# Vice pads.



## Digit (3 Nov 2008)

I'll guess that most members are familiar with these simple fitting but the idea may be useful to any newbies.
When using one end of a vice there is a tendency for the work piece to slip due to the taper effect.
These simple pieces of wood help solve that problem.

















Roy.


----------



## Philly (4 Nov 2008)

Good idea, Roy. One very useful accessory to a vice.
Philly


----------



## MikeG. (4 Nov 2008)

Useful tip, Roy.......is this board tapered slightly, or do you have a multitude of thicknesses stored away somewhere?
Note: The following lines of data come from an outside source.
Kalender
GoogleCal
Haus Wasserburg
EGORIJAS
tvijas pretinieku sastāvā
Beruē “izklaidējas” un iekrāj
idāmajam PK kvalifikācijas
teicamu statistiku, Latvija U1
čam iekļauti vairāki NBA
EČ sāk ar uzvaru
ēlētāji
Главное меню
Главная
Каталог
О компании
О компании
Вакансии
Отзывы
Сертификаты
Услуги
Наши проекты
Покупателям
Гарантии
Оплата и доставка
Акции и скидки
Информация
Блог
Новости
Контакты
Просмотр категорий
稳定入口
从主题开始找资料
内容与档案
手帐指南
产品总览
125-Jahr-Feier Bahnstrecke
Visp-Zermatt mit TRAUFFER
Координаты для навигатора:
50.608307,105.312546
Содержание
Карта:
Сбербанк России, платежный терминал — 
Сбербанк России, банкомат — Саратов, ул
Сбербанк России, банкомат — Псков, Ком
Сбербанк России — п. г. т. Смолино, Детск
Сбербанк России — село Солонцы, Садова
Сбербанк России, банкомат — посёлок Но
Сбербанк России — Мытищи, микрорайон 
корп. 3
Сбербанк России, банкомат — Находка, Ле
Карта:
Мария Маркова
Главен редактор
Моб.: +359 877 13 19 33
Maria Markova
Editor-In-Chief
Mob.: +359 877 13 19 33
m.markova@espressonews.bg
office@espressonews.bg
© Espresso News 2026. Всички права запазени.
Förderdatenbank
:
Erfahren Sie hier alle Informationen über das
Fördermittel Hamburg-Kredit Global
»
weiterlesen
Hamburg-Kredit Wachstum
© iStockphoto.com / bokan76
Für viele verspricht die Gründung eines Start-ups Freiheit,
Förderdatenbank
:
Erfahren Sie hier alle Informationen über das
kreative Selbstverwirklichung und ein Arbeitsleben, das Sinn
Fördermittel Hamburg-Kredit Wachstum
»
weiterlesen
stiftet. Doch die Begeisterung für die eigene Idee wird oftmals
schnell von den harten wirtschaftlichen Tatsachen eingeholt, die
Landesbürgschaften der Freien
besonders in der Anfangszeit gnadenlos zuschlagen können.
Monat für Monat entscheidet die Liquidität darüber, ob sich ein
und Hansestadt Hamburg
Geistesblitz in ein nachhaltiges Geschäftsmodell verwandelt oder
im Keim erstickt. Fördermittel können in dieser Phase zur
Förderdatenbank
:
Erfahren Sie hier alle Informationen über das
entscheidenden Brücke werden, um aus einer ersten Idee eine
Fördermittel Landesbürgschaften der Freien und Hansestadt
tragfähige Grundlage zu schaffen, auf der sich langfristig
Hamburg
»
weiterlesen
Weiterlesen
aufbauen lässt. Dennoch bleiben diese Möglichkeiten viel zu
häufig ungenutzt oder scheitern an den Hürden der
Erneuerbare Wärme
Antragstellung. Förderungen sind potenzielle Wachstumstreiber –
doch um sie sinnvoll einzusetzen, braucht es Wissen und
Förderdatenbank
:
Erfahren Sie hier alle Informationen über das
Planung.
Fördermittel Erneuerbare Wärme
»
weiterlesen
I notice the grain of the outer jaw of your vice runs "north-south" rather than "east-west".........aren't you constantly on-edge waiting for a loud crack when you over-tighten the vice?  

Mike


----------



## Derek Willis. (4 Nov 2008)

I do the same, except that, instead of having a lot of differnt thicknesses of timber lying about, I cut a small piece off the project,(of course, I make sure to have a surplus first), and cramp that in.
Derek.


----------



## Digit (4 Nov 2008)

I have several of them Mike that I can put together to cover most of the sizes that I am likely to use.
The vice jaw lump was available so I was too tight not to use it! :lol: 
I used to do the same Derek, but I got fed up with trying to hold the job in place with one hand, the packing piece with the other and tighten the vice as well, hence the dowel.

Roy.


----------



## Jake (4 Nov 2008)

I liked the variant Alf posted on this thread - originally from a tip in a magazine, but obviously now to be known under the Derek Cohen rule as Jake's anti-racking device (for a moment at least):

https://www.ukworkshop.co.uk/forums/view ... ice#147747

I use this in my (slightly flawed, because it's a Record) tail vice - my face vice does not rack.


----------